# Old Key West resort



## Snorkey (Nov 15, 2010)

My friend stayed at Old Key West resort and they told me Disney management knocked on the door at 7am and asked to see the rooms.
It seems like they were checking to see if there was more than maximum people staying at the resort or maybe they were checking to see if there was some illegal activity going on in the resort.

What's up with that?


----------



## Eli Mairs (Nov 16, 2010)

I'm an OKW member, and have been staying there since 1993. I have NEVER heard of this. They do not monitor occupancy numbers.
Did they not ask the reason for the inspection? They certainly did not have to allow them to enter without proper notice.


----------



## rhonda (Nov 16, 2010)

Inspections w/out announcement have been recently discussed on DisBoards.
Link: http://www.disboards.com/showthread.php?t=2592012


----------



## spiceycat (Nov 17, 2010)

Snorkey said:


> My friend stayed at Old Key West resort and they told me Disney management knocked on the door at 7am and asked to see the rooms.
> It seems like they were checking to see if there was more than maximum people staying at the resort or maybe they were checking to see if there was some illegal activity going on in the resort.
> 
> What's up with that?



first of all NEVER let anyone in your room - call the front desk and then call security.
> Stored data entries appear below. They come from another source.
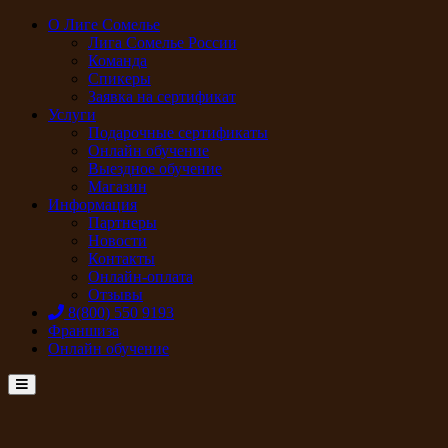
О Лиге Сомелье
Лига Сомелье России
Команда
Спикеры
Заявка на сертификат
Услуги
Подарочные сертификаты
Онлайн обучение
Выездное обучение
Магазин
Информация
Партнеры
Новости
Контакты
Онлайн-оплата
Отзывы
8(800) 550 9193
Франшиза
Онлайн обучение
Menu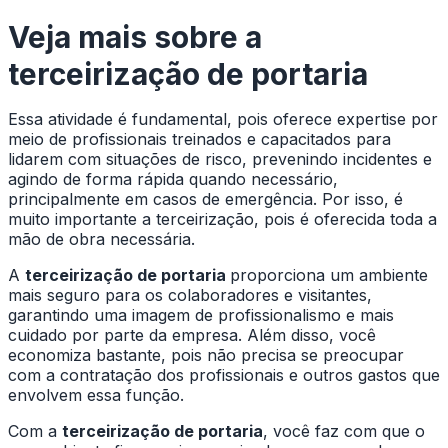
Veja mais sobre a
terceirização de portaria
Essa atividade é fundamental, pois oferece expertise por
meio de profissionais treinados e capacitados para
lidarem com situações de risco, prevenindo incidentes e
agindo de forma rápida quando necessário,
principalmente em casos de emergência. Por isso, é
muito importante a terceirização, pois é oferecida toda a
mão de obra necessária.
A
terceirização de portaria
proporciona um ambiente
mais seguro para os colaboradores e visitantes,
garantindo uma imagem de profissionalismo e mais
cuidado por parte da empresa. Além disso, você
economiza bastante, pois não precisa se preocupar
com a contratação dos profissionais e outros gastos que
envolvem essa função.
Com a
terceirização de portaria
, você faz com que o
this is being to look like someone is trying to find out what YOU have in your room.

DVC guarantees long ago they would never check for occupancy. if they are doing so now - think they needs to tell members about this before showing up at a door.

never let anyone in at home unless I called them. same for DVC.

if they are really with DVC - then waiting won't be a problem. If they are thieves then they would leave when security arrives.


----------